# Rendered chart images
= = = =

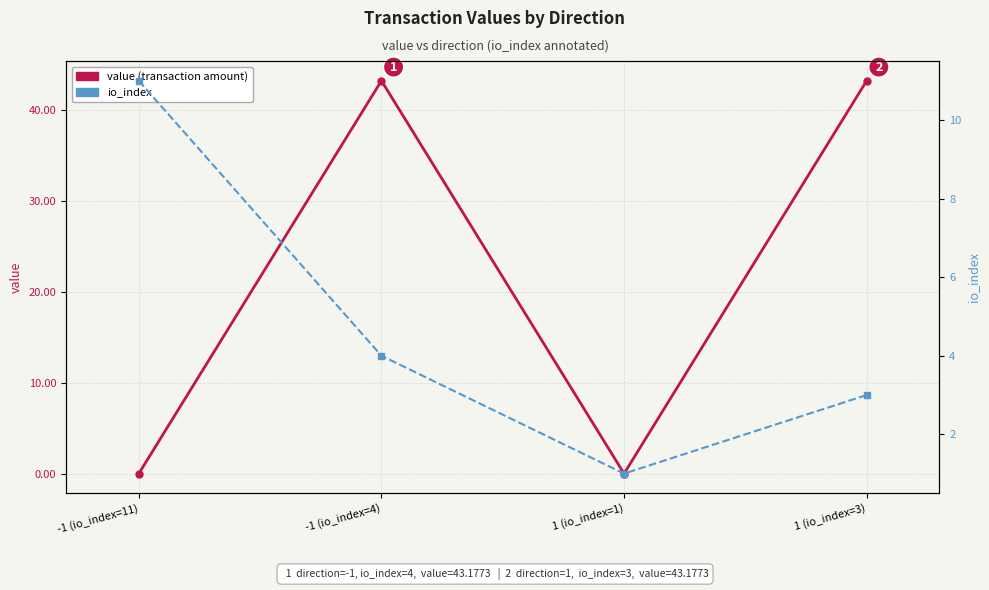

At which label is io_index closest to 6?

-1 (io_index=4)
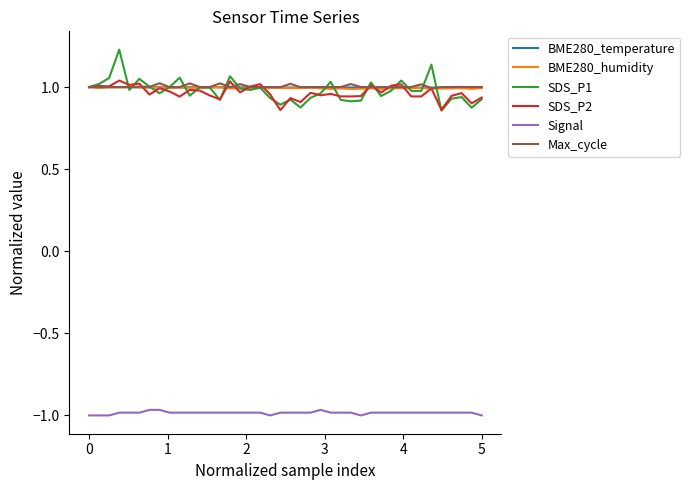

Which series has the largest range (max minus min)?

SDS_P1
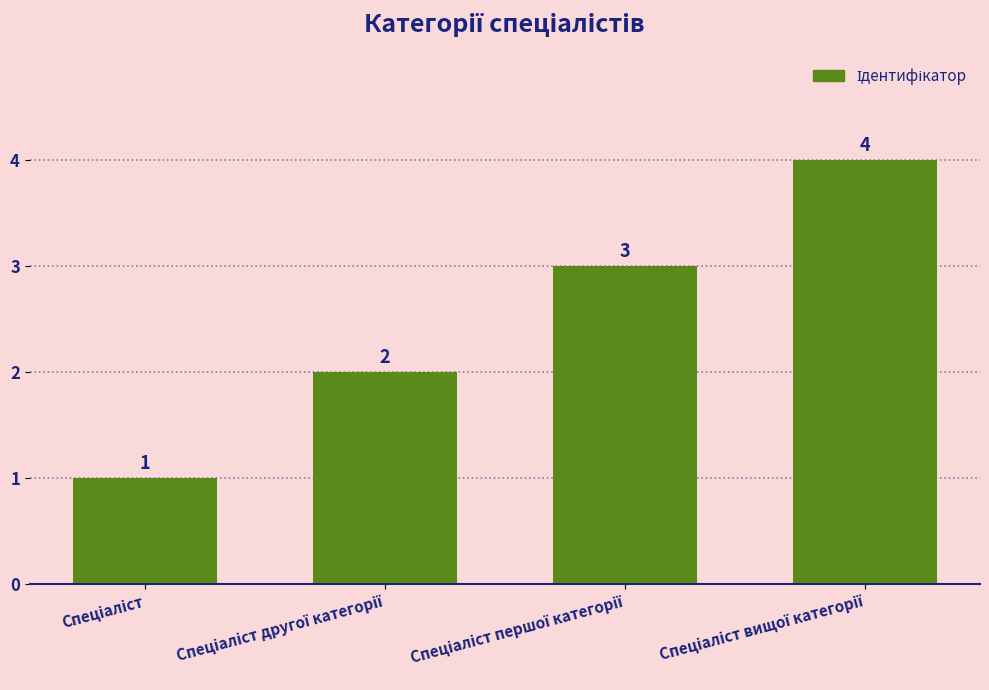

What is the sum of all values?

10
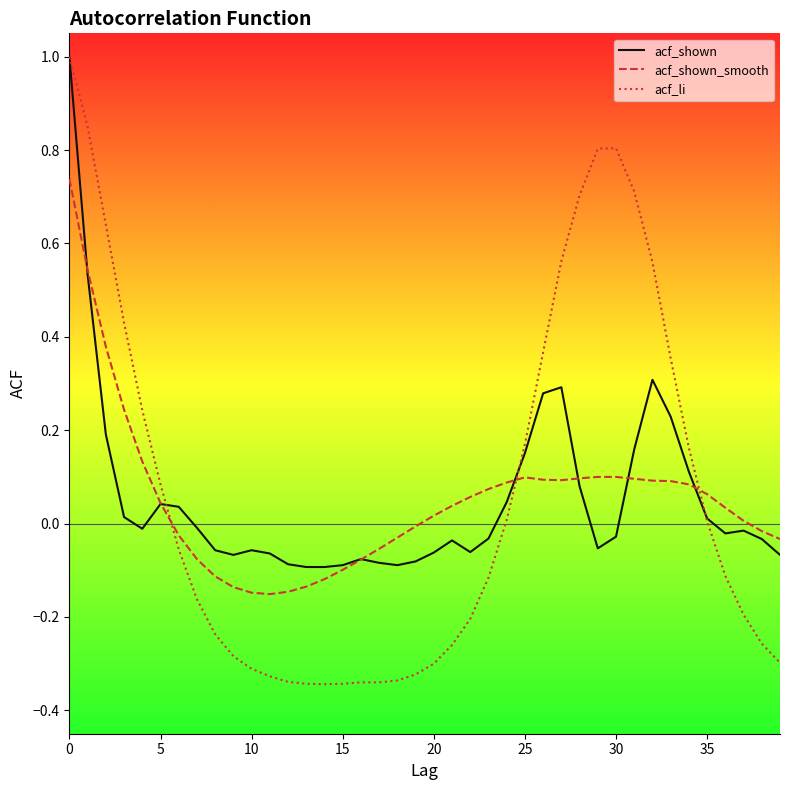

What is the greatest value displayed?

1.0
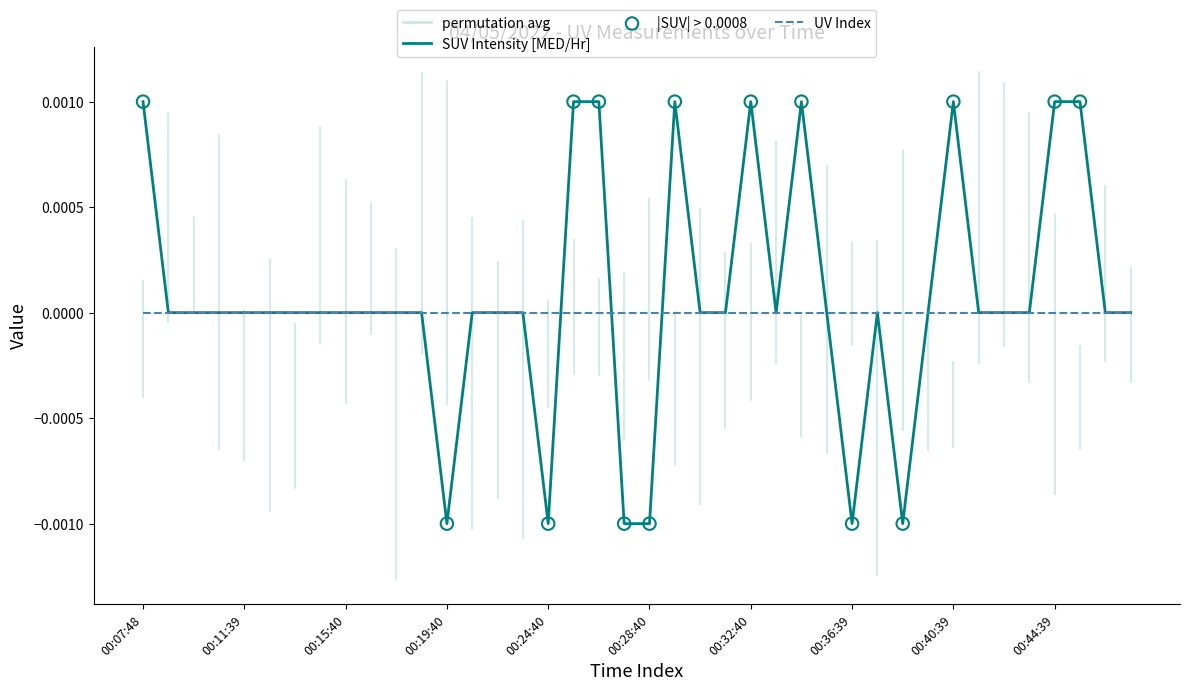

Which series has the widest spread of values?

SUV Intensity [MED/Hr]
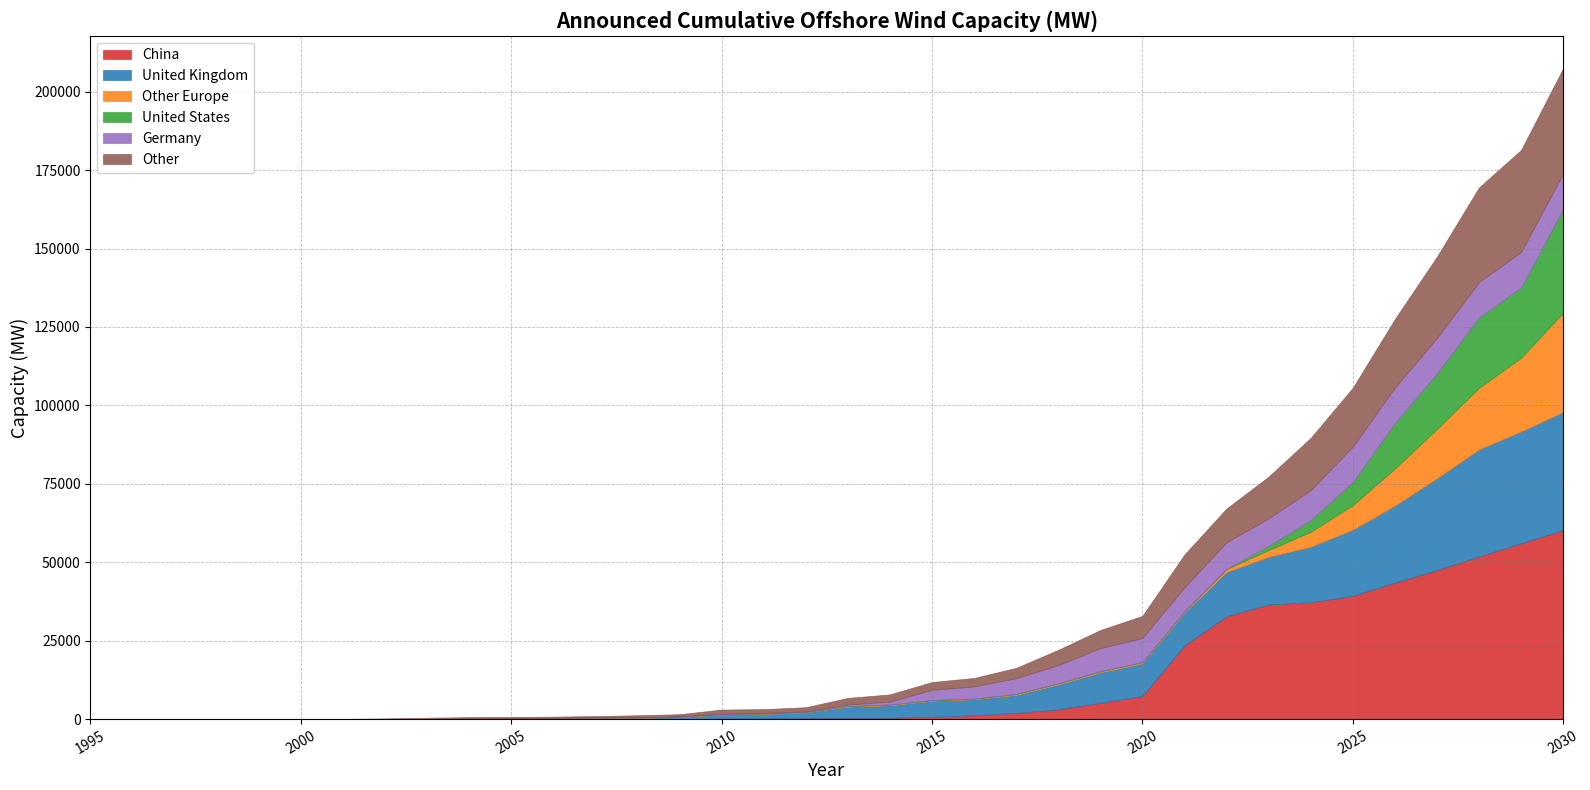

The value of China at 2006 is 26675.1. True or false?

False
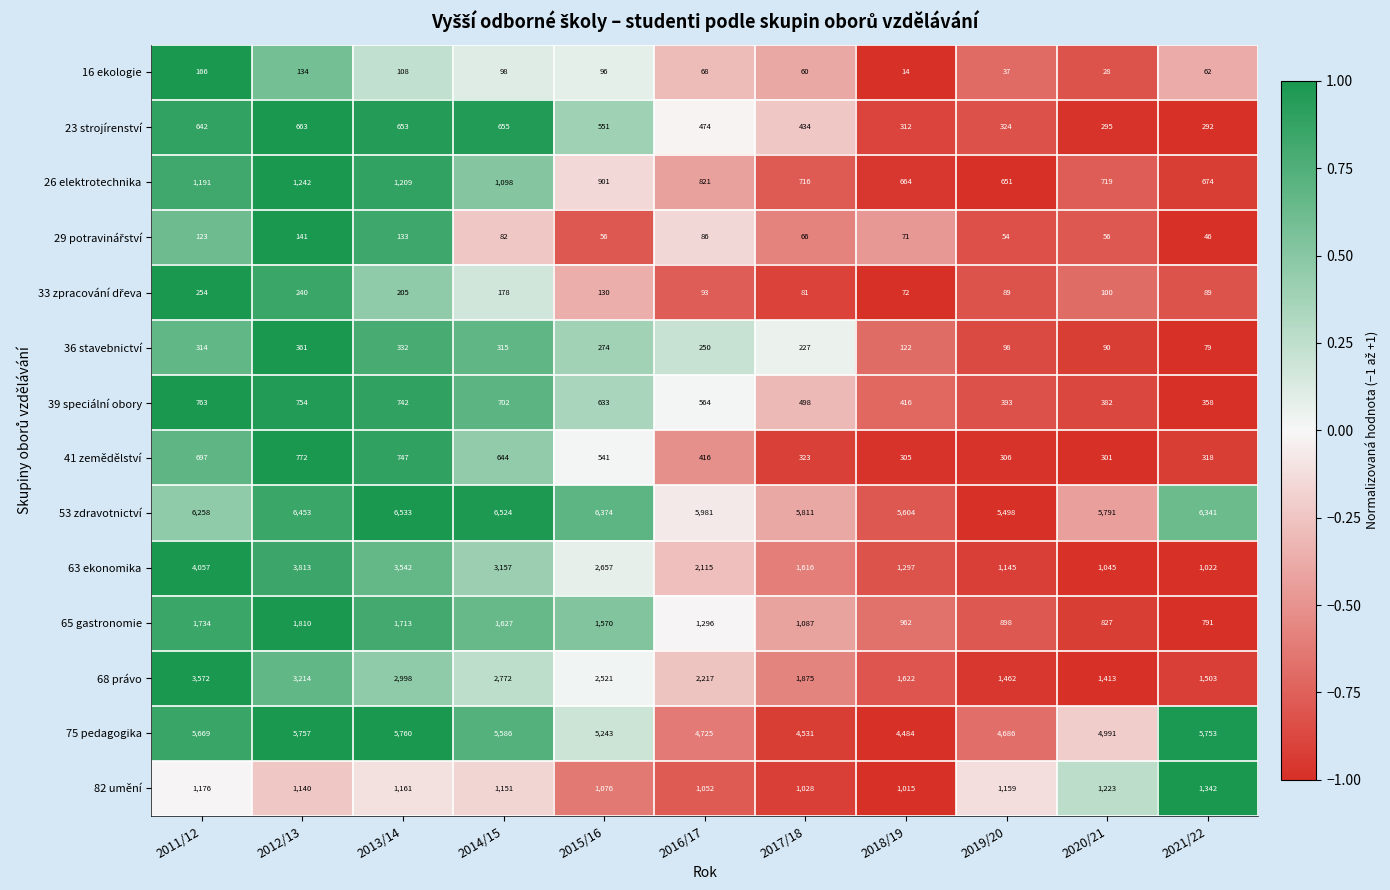

Where is 36 stavebnictví nearest to the value 220?

2017/18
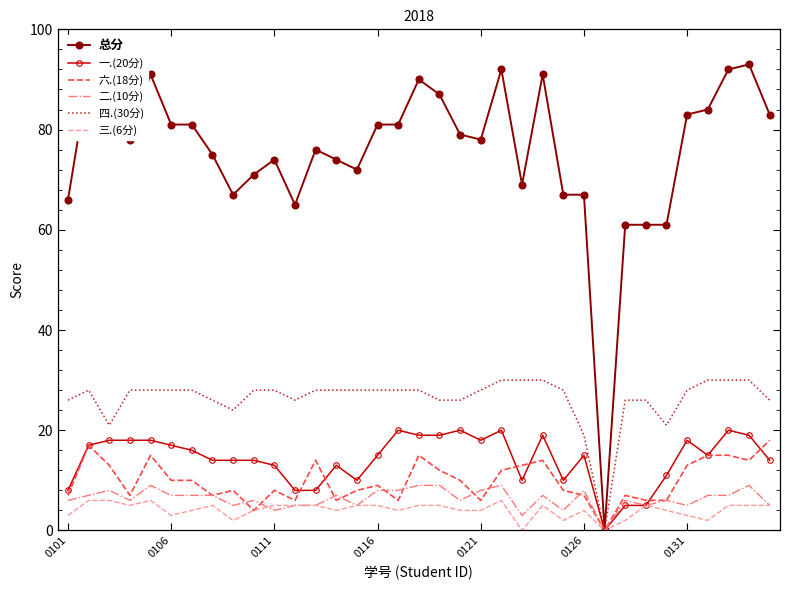

True or false: 二.(10分) and 六.(18分) cross at least once.

True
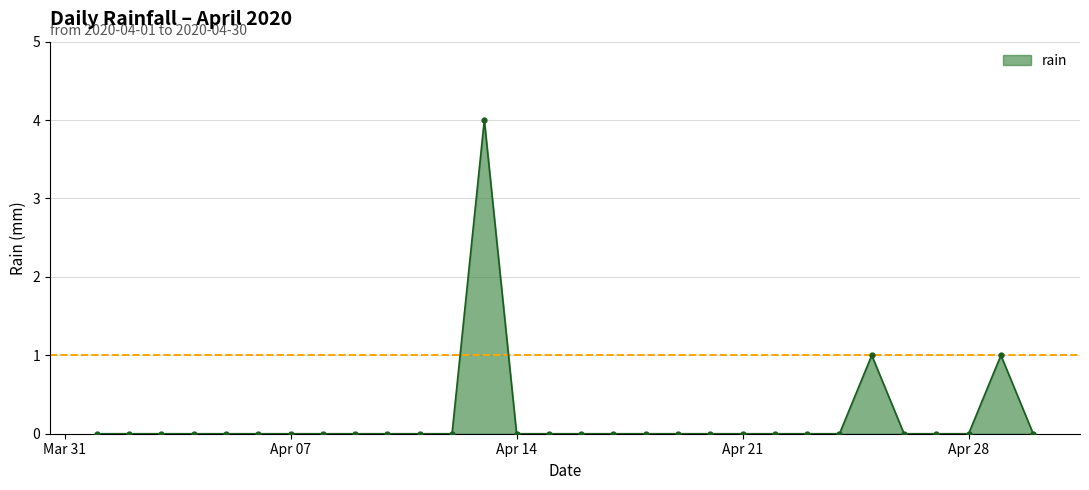

How many values are between 0 and 1?

29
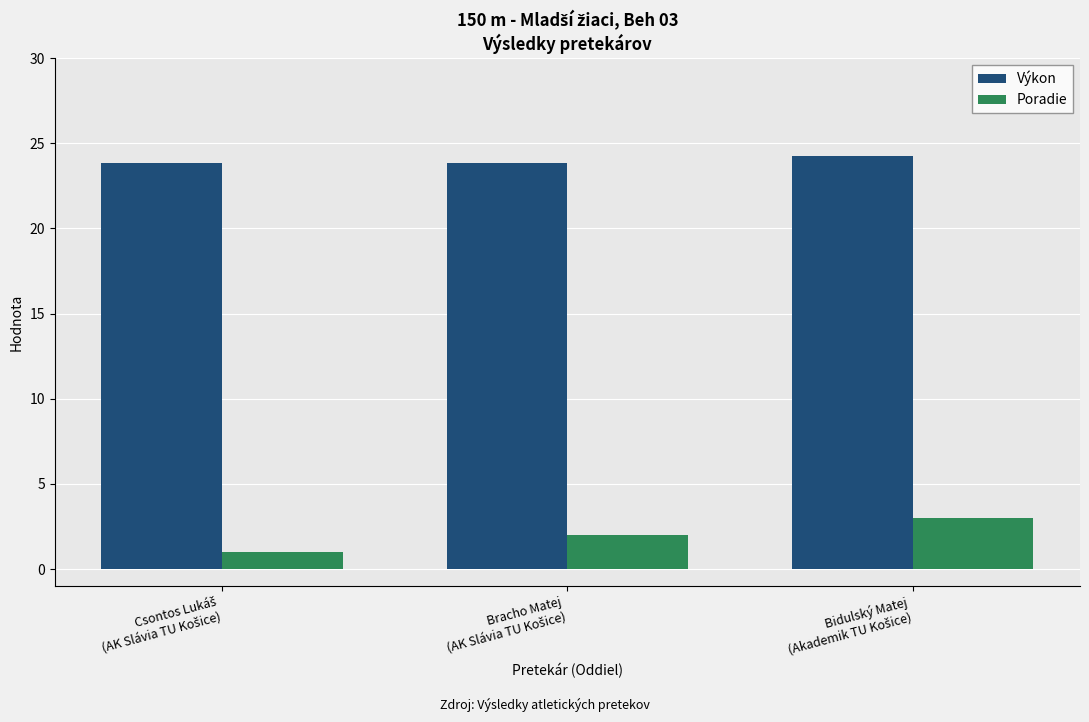

What is the average value of the Poradie series?

2.0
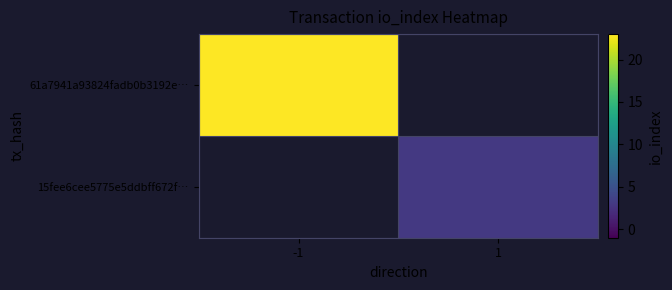

What is the spread (max minus min) of values at -1?

23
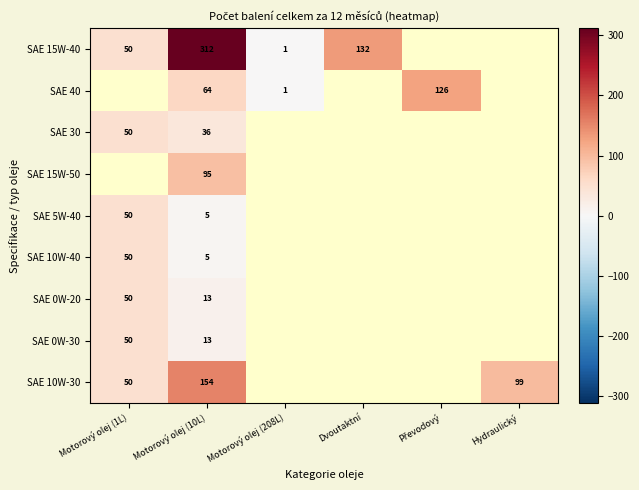

How many distinct data groups are displayed?

9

= = = =

# Exercise details
Please copy all the material above word for word, leaving out the pictures.

# Solution for this problem
At which label is io_index closest to 6?

-1 (io_index=4)

Which series has the largest range (max minus min)?

SDS_P1

What is the sum of all values?

10

What is the greatest value displayed?

1.0

Which series has the widest spread of values?

SUV Intensity [MED/Hr]

The value of China at 2006 is 26675.1. True or false?

False

Where is 36 stavebnictví nearest to the value 220?

2017/18

True or false: 二.(10分) and 六.(18分) cross at least once.

True

How many values are between 0 and 1?

29

What is the average value of the Poradie series?

2.0

What is the spread (max minus min) of values at -1?

23

How many distinct data groups are displayed?

9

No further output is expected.